This directory contains a setup that allows you to improve character deformation using machine learning.

The files train_and_use.hip and train.py can be used to generate training data, train models and use the trained models.
In addition, there is a separate file pose_using_ml.hip that allows you to try out different poses with a trained ML model.
The directories Example, Fixed, Logs, Models, Poses, Preprocessed, and Skins contain the cached data that is normally generated by train_and_use.hip and train.py.
However, we provide these caches here to allow you to have a look at the generated data and the corresponding models without having to do the generation yourself (which may take several hours).

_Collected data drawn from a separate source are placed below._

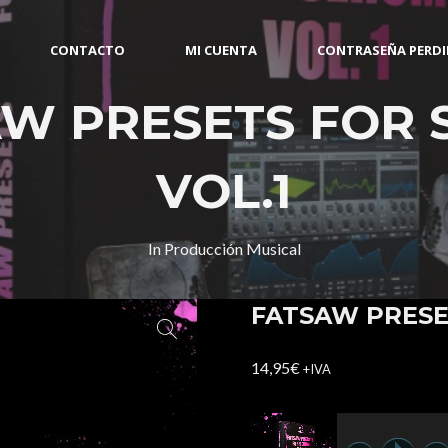
CONTACTO
MI CUENTA
CONTRASEÑA PERD
W PRESETS FOR
VOL.1
In
Producción Musical
FATSAW PRESE
14,95
€
+IVA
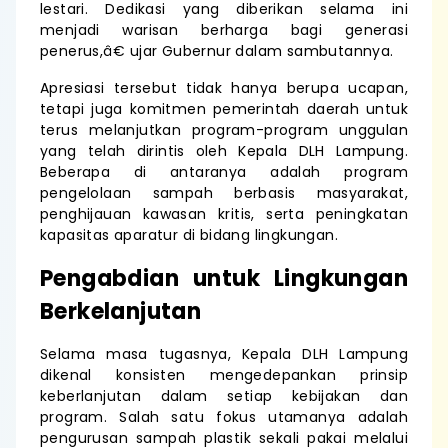
lestari. Dedikasi yang diberikan selama ini
menjadi warisan berharga bagi generasi
penerus,â€ ujar Gubernur dalam sambutannya.
Apresiasi tersebut tidak hanya berupa ucapan,
tetapi juga komitmen pemerintah daerah untuk
terus melanjutkan program-program unggulan
yang telah dirintis oleh Kepala DLH Lampung.
Beberapa di antaranya adalah program
pengelolaan sampah berbasis masyarakat,
penghijauan kawasan kritis, serta peningkatan
kapasitas aparatur di bidang lingkungan.
Pengabdian untuk Lingkungan
Berkelanjutan
Selama masa tugasnya, Kepala DLH Lampung
dikenal konsisten mengedepankan prinsip
keberlanjutan dalam setiap kebijakan dan
program. Salah satu fokus utamanya adalah
pengurusan sampah plastik sekali pakai melalui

The file train_and_use.hip is configured to train only on joints that belong to the head, in order to limit the number of training examples that are needed.
This makes the training data generation and training more lightweight compared to training on all the joints, and makes it more feasible for you to experiment with the entire process yourself.

However, it is easy to re-configure the setup to use more joints:
To create an ML model that includes more joints:
1 change the settings on /obj/capybara/INCLUDED_PARTS, /obj/generated_poses/SET_RANDOM_POSE_COUNT in train_and_use.hip,
2 clear out the cached data folders,
3 re-cook /tasks/topnet1/waitforall5

Training for *all* the joints is very computationally intensive;
for good results I recommend increasing the number of random poses to at least 16k.
To allow you to try out models that are trained on all joints without having to do all this data generation yourself, we include a fully posable model in the directory FullyPosableModel.
For reference, we include in this directory the re-configured version of train_and_use.hip that was used to create these models.